The equation goes: 2G(x)-1/(G(x)+1=2√x^{2}+1 -1/(√x^{2}+1 +1)
I need to know how would you go about solving for the G(x) because i'm so stuck!
Note: The "x^{2}+1" is under the square root. It jus didn't look right so I had to make a note.
Because if it's (2G(x)-1)/(G(x)) then just split up the numerator and you'll get 2-1/G(x)= 2√x 2+1 -1/(√x2+1 +1) and that's the equivalent of 2-[2√x2+1 -1/(√x2+1 +1) ]=1/G(x)
So that'll give you G(x)=1/(2-[2√x2+1 -1/(√x2+1 +1)])
Hello, EJdive43!
How is this any different from any other "solve for G" problem?

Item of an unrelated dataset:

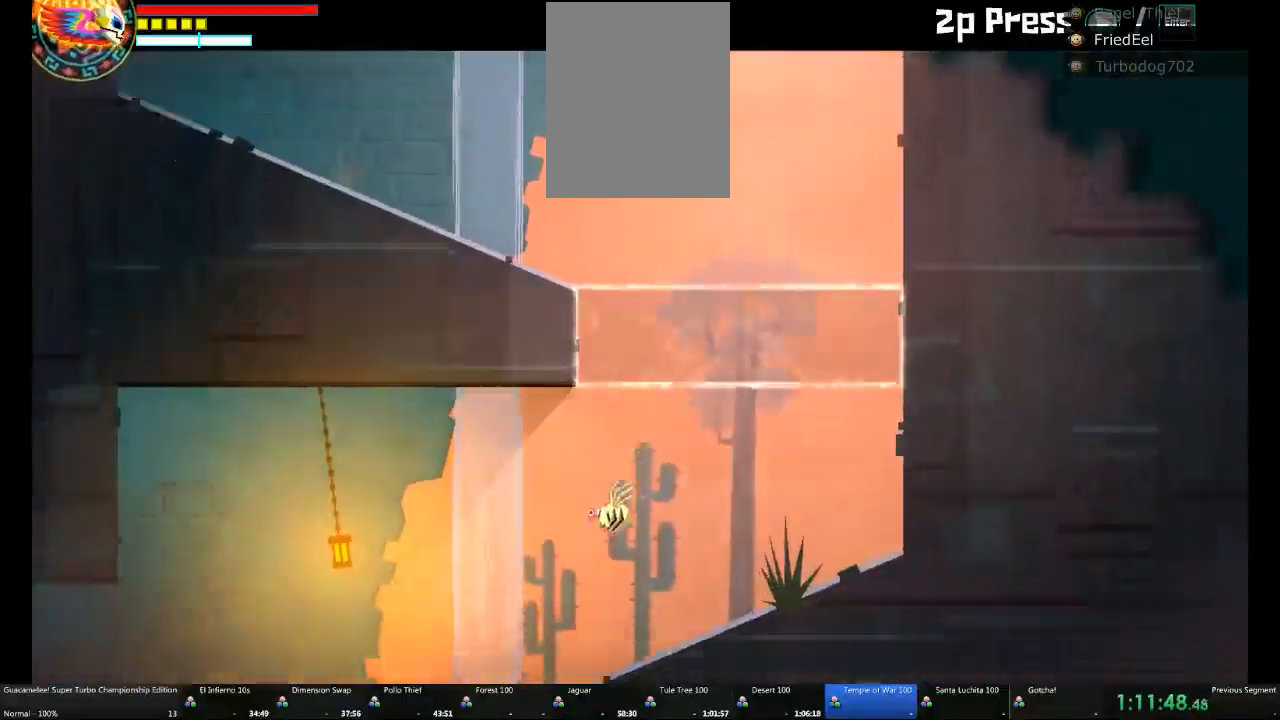
{"dt_ms": 1000, "buttons": ["DPAD_DOWN"], "left_stick": "center", "right_stick": "center"}
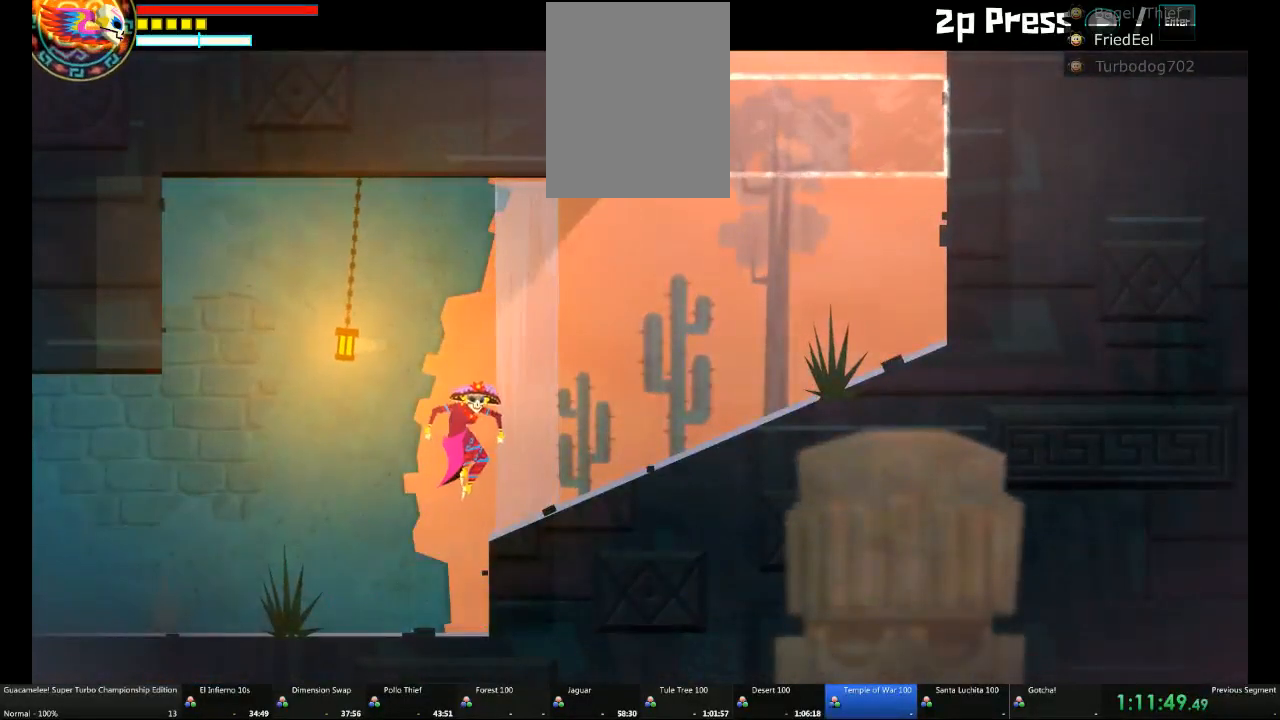
{"dt_ms": 500, "buttons": ["DPAD_DOWN"], "left_stick": "left", "right_stick": "center", "events": [[283, "left_stick", "left"]]}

$\displaystyle \text{Solve for G: }\:\frac{2G-1}{G+1} \:=\:\frac{2\sqrt{x^2+1} - 1}{\sqrt{x^2+1} + 1}$
We have: .$\displaystyle (2G-1)(\sqrt{x^2+1} + 1) \:=\:(G+1)(2\sqrt{x^2+1} - 1)$
. . $\displaystyle 2G\sqrt{x^2+1} + 2G - \sqrt{x^2+1} - 1 \:=\:2G\sqrt{x^2+1} - G + 2\sqrt{x^2+1} - 1$
x . . . . . . . . . . . . . . . . . . . . $\displaystyle 3G \:=\:3\sqrt{x^2+1}$
. . . . . . . . . . . . . . . . . . . . . . $\displaystyle G \:=\:\sqrt{x^2+1}$